In a telephone interview from Iraq, Marine Maj. Gen. Walter E. Gaskin, (shown at right dancing in Anbar) commander of the roughly 35,000 Marine and Army forces in Anbar, said levels of violence have dropped so significantly—coupled with the growth and development of Iraqi security forces in the province—that Anbar is ready to be handed back to the Iraqis.

. . . Having been largely driven out of Anbar, insurgents shifted first to Baghdad and more recently to the northern provinces of Diyala and Ninewa.

Gaskin said that a provincial security committee under Anbar’s governor has been established and has rehearsed procedures for handling any security crisis that might develop.

Under a plan accepted by the Iraqi government as well as the top two American authorities in Iraq—Ambassador Ryan Crocker and Gen.

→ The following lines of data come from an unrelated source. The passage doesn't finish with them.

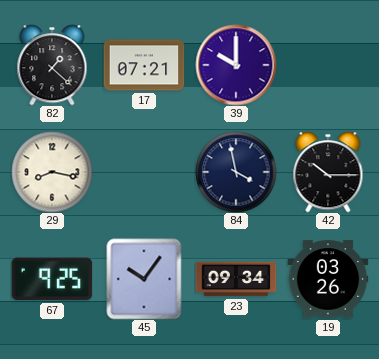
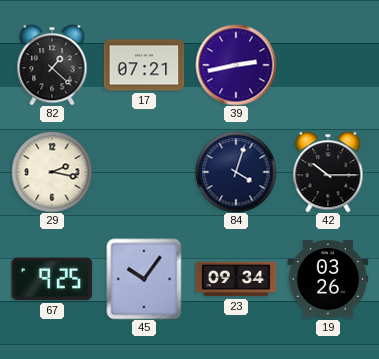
39: 10:00 -> 2:43
29: 8:17 -> 2:17
84: 3:58 -> 4:03
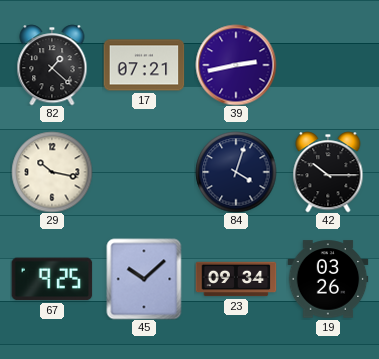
29: 2:17 -> 10:17
45: 10:06 -> 10:08
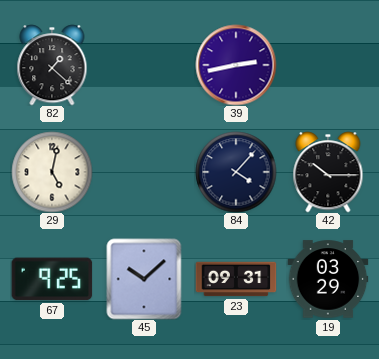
17: 07:21 -> none
29: 10:17 -> 5:02
84: 4:03 -> 4:07
23: 09:34 -> 09:31
19: 03:26 -> 03:29
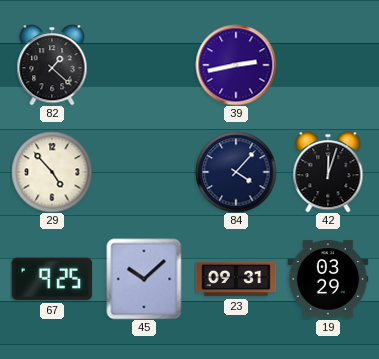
29: 5:02 -> 4:53
42: 10:15 -> 12:03
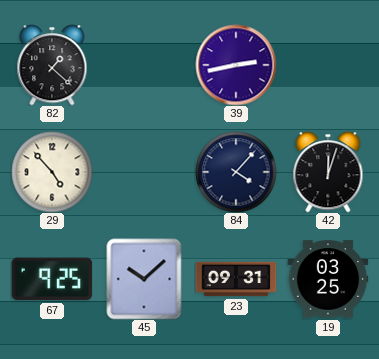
19: 03:29 -> 03:25
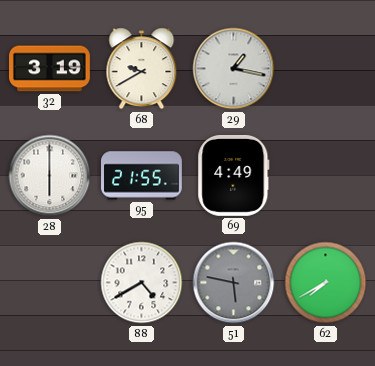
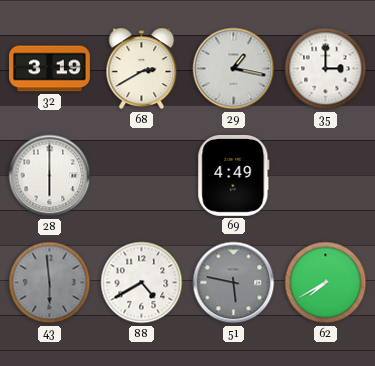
68: 9:40 -> 2:40
35: none -> 3:00
95: 21:55 -> none
43: none -> 5:59
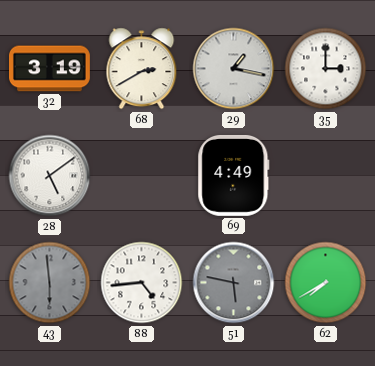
28: 6:00 -> 5:09
88: 4:40 -> 4:44
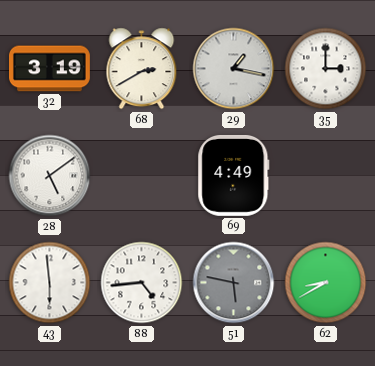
43 dial: grey -> white
62: 7:40 -> 8:40
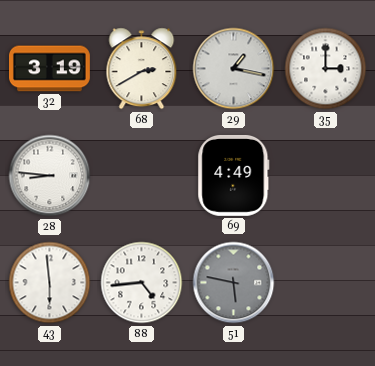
28: 5:09 -> 8:46
62: 8:40 -> none
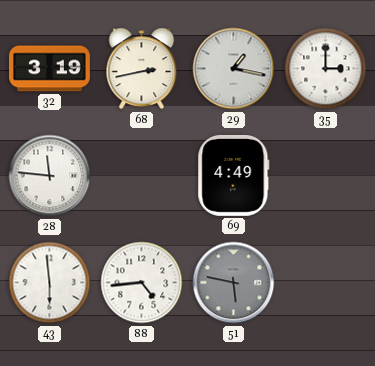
68: 2:40 -> 2:43
28: 8:46 -> 11:46
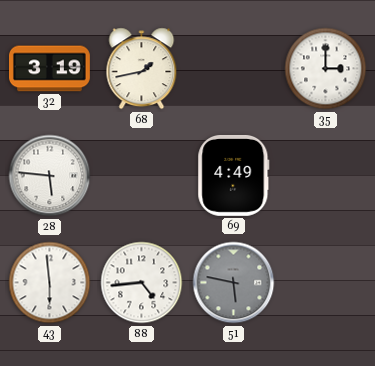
68: 2:43 -> 1:43
29: 1:17 -> none
28: 11:46 -> 5:46
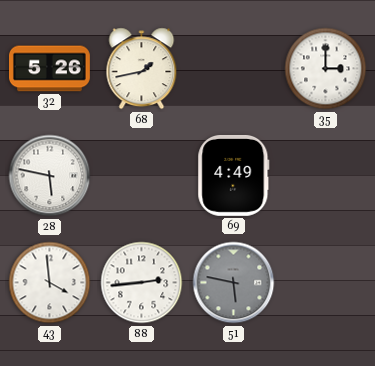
32: 3:19 -> 5:26
28: 5:46 -> 5:47
43: 5:59 -> 3:59
88: 4:44 -> 2:44
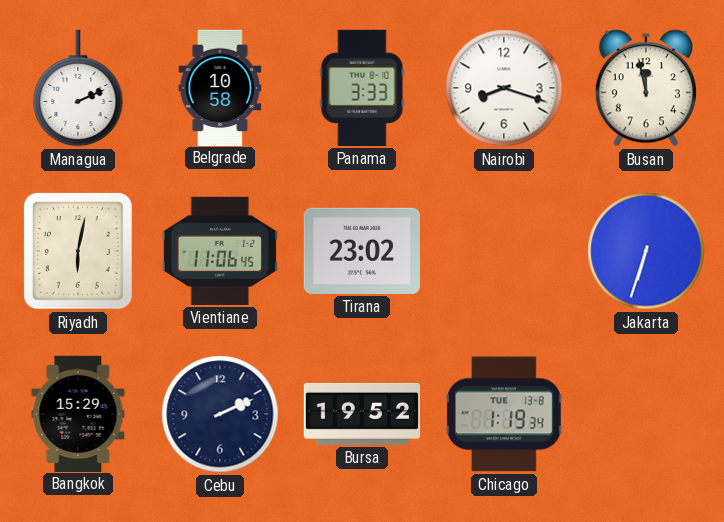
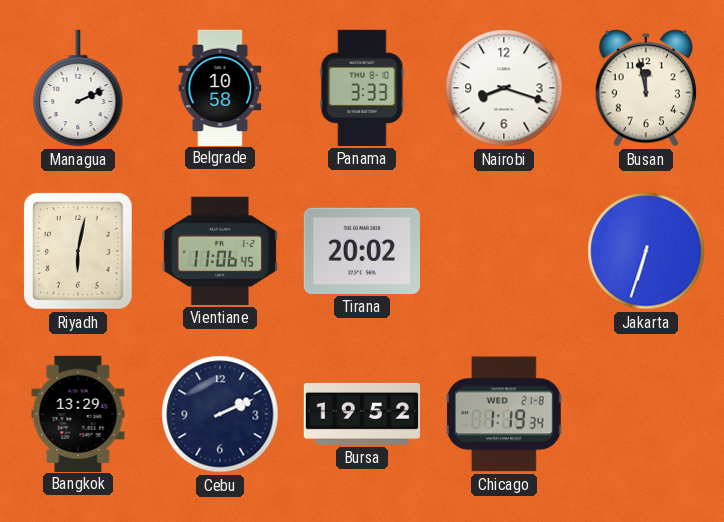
Tirana: 23:02 -> 20:02
Bangkok: 15:29 -> 13:29
Chicago date: TUE 13-8 -> WED 21-8
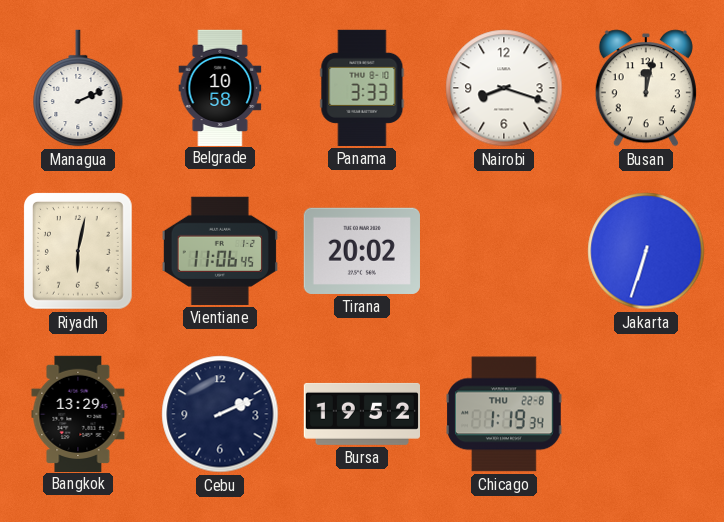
Busan: 11:58 -> 12:02
Chicago date: WED 21-8 -> THU 22-8
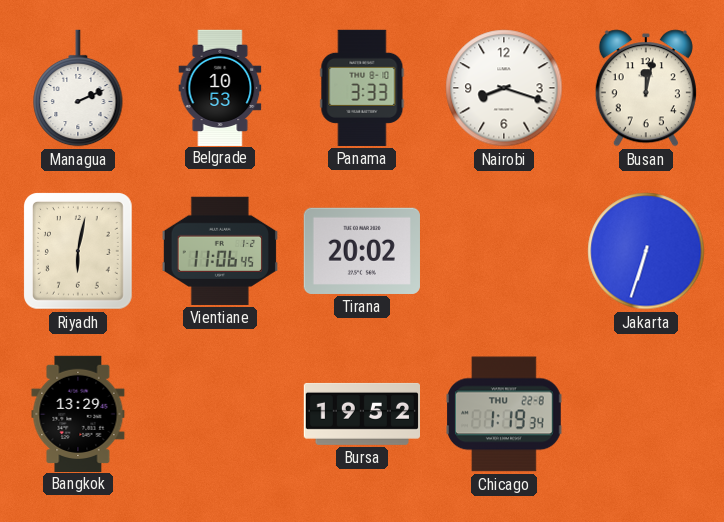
Belgrade: 10:58 -> 10:53
Cebu: 2:11 -> none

David Petraeus—the U.S. military will transfer control of Anbar to provincial authorities in March, followed by a ceremony in April, Gaskin said.

“We all agree that, based on the requirements, Anbar will be ready by that time,” Gaskin said, speaking from his Multi-National Force West headquarters in Fallujah, about 25 west of Baghdad.

The return of security control to Iraqi authorities in March does not mean U.S. troops will leave Anbar. Two Marine battalions, numbering roughly 1,500 troops, that were sent as part of the 2007 buildup are due to leave Anbar in about May, Gaskin said. But he would not forecast any additional cutbacks.

U.S. forces will remain in Anbar, for the time being, as partners with Iraq’s army and police.

. . . Visiting Iraqi Defense Minister Abdul-Qader al-Obeidi, appearing with Gates, also mentioned the turnaround in Anbar. He asserted that the situation has improved to the point where Iraqi forces are able to fight on their own, although that is a view not shared by U.S. commanders.

“I can say that the Anbar province, which was the hottest area of Iraq, does not now need any (U.S.) forces because the (number) of the attacks is now zero for months now, the Iraqi minister said, speaking through an interpreter.

As recently as 18 months ago Anbar was the central stronghold of al- Qaida in Iraq, the shadowy insurgent group that U.S. officials say is largely led by foreign terrorists but populated mainly by Iraqis.

What recently has developed into a broad-based backlash against al- Qaida among Iraq’s Sunni Arab community began in Anbar in late 2006. Americans recruited Sunni sheiks to help oust al-Qaida from their home turf, and the movement spread to former militants who once fought U.S. and Iraqi soldiers.

Gaskin, who is scheduled to return to his home base at Camp Lejeune, N.C., in February when he is replaced by Marine Maj. Gen. John Kelly from Camp Pendleton, Calif., arrived in Anbar in February 2007. That was a turning point in the security situation in the provincial capital of Ramadi. The city is now largely pacified—a state of affairs that few would have predicted a year ago.

Referring to the decision to return all of Anbar to Iraqi provincial control in March, Gaskin, recalling the unsettled situation he faced when first arriving, said, “I didn’t expect it to happen so fast.”